◆ EXERCISE OBJECTIVE ◆
Please recast every line of all the records below as a single numbered list, leaving out blank lines.

◆ DATA SHOWN ◆
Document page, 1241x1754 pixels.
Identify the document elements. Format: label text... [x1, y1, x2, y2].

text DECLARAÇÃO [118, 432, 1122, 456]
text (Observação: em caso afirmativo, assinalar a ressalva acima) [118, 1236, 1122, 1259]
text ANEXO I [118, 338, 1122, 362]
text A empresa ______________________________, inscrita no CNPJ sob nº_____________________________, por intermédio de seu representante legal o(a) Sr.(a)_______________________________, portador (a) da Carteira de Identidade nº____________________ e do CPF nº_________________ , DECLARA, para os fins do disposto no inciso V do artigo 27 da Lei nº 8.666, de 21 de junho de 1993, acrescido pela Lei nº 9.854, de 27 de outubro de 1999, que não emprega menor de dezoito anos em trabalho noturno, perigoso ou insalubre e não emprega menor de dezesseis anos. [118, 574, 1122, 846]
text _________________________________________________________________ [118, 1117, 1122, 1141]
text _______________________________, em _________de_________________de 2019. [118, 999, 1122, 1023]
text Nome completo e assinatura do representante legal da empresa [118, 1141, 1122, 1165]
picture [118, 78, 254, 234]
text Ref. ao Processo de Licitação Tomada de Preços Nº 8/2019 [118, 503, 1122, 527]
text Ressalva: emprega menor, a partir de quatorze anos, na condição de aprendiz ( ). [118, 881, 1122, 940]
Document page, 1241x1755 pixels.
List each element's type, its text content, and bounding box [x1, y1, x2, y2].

◆ EXERCISE OUTPUT ◆
1. Document page, 1241x1754 pixels.
2. Identify the document elements. Format: label text... [x1, y1, x2, y2].
3. text DECLARAÇÃO [118, 432, 1122, 456]
4. text (Observação: em caso afirmativo, assinalar a ressalva acima) [118, 1236, 1122, 1259]
5. text ANEXO I [118, 338, 1122, 362]
6. text A empresa ______________________________, inscrita no CNPJ sob nº_____________________________, por intermédio de seu representante legal o(a) Sr.(a)_______________________________, portador (a) da Carteira de Identidade nº____________________ e do CPF nº_________________ , DECLARA, para os fins do disposto no inciso V do artigo 27 da Lei nº 8.666, de 21 de junho de 1993, acrescido pela Lei nº 9.854, de 27 de outubro de 1999, que não emprega menor de dezoito anos em trabalho noturno, perigoso ou insalubre e não emprega menor de dezesseis anos. [118, 574, 1122, 846]
7. text _________________________________________________________________ [118, 1117, 1122, 1141]
8. text _______________________________, em _________de_________________de 2019. [118, 999, 1122, 1023]
9. text Nome completo e assinatura do representante legal da empresa [118, 1141, 1122, 1165]
10. picture [118, 78, 254, 234]
11. text Ref. ao Processo de Licitação Tomada de Preços Nº 8/2019 [118, 503, 1122, 527]
12. text Ressalva: emprega menor, a partir de quatorze anos, na condição de aprendiz ( ). [118, 881, 1122, 940]
13. Document page, 1241x1755 pixels.
14. List each element's type, its text content, and bounding box [x1, y1, x2, y2].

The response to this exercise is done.